No sé si es el calor del verano que obnubila el cerebro o que socialmente nos estamos volviendo intransigentes, sectarios, fanáticos, intolerantes y presos de todas las fobias habidas y por haber, lo cierto es que no pasa un solo día sin que conozcamos uno o varios episodios de violencia que ponen los pelos como escarpias. Violencia de tipo sexual que se perpetra contra mujeres y niñas por españolitos de Sevilla o de Valencia, francesitos de París, inglesitos de Londres, moritos de Marruecos. Dice una persona a la que mucho admiro, "como si quieren ser de Villanubla". La única etiqueta válida es la de violador, la de agresor sexual. El origen es lo de menos.

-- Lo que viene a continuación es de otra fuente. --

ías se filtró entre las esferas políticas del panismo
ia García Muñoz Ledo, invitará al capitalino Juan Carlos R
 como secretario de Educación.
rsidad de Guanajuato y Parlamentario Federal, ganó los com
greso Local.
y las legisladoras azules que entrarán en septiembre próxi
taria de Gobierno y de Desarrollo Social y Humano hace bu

Están desatados. Estos y los que hacen de la homofobia una cuestión de honor. Mire usted, comienzo por decir que, desde hace muchos años, tengo un buen número de amigos homosexuales, me gusta más esta palabra que la de 'gay' y mucho más que esa otra palabra de 'maricón de mierda' que está en boca de todos los que tienen la patada y el insulto a punto. Son gente encantadora, educada, maravillosa con cuya amistad me honran y de la que presumo abiertamente. No me gusta que los miren de otra manera y mucho menos que los traten con desprecio, ni siquiera con displicencia y obviamente, que no los insulten porque en ese momento me pongo enfrente y enfrentada al maldiciente.

No se entiende muy bien que a estas alturas de democracia o puede que no democracia, que a estas alturas de siglo, ¡estamos en el XXI!, haya gente que se permita esperar a la salida de un cine, de su casa, de una discoteca o de un restaurante, a uno o varios homosexuales, para propinarles una paliza de muerte al grito de "puto maricón". Yo no creo que esta gente vaya metiéndose con nadie, gritando "puto heterosexual" o provocando al personal para que se tomen su presencia a la tremenda. Qué quieren algunos, ¿encerrarlos en guetos y dejar que se pudran? Mire usted a quienes hay que encerrar hasta que se pudran es a los agresores sexuales. Lamentablemente estos siguen saliendo.

Me parece una salvajada que un grupo de jóvenes, ¿una manada?, esperara a un joven italiano y su pareja a la salida de una discoteca en Valencia, los insultaran gravemente, acorralaran a la víctima, la redujeran y comenzaran a propinarle golpes donde pillaban, fundamentalmente en la cara que se la quedaron como la del ecce homo. Estos episodios se repiten con demasiada asiduidad, convierten a España en un país de intolerantes. Esto ya es peor que el Bronx y Hill Street. En la realidad no hay superpolis que persiguen a los agresores hasta darles caza, manteniendo a raya a estas 'maras' nacionales. Entre los de fuera y los de dentro, hay una caterva de salvajes urbanos y de autopista sobre los que debe caer todo el peso de la ley.

Rematadamente mal el que agrede y muy mal el que consiente, el que actúa de forma pasiva, el que se queda a mirar sin llamar a la policía. Sé que intervenir supone llevarse, a lo mejor, un mamporro, pero, ya digo, se puede llamar a la Policía, se pueden hacer muchas cosas a lo mejor no para impedir, pero sí para minimizar la agresión. Siento vergüenza. Esto no me parece España. Los españoles no sé si no somos o no éramos así, de esa forma. En el mundo nos tienen que conocer y reconocer por los valores que nos enorgullecen a todos, no por estos episodios denigrantes. Encima, la tienen tomada con los más débiles. Porque personas como el italiano agredido, suelen ser perceptivos. Ni las bufonadas del 'orgullo gay' que no ayudan a normalizar las cosas, ni salvajadas como esta que dicen muy poco de un país tolerante y avanzado.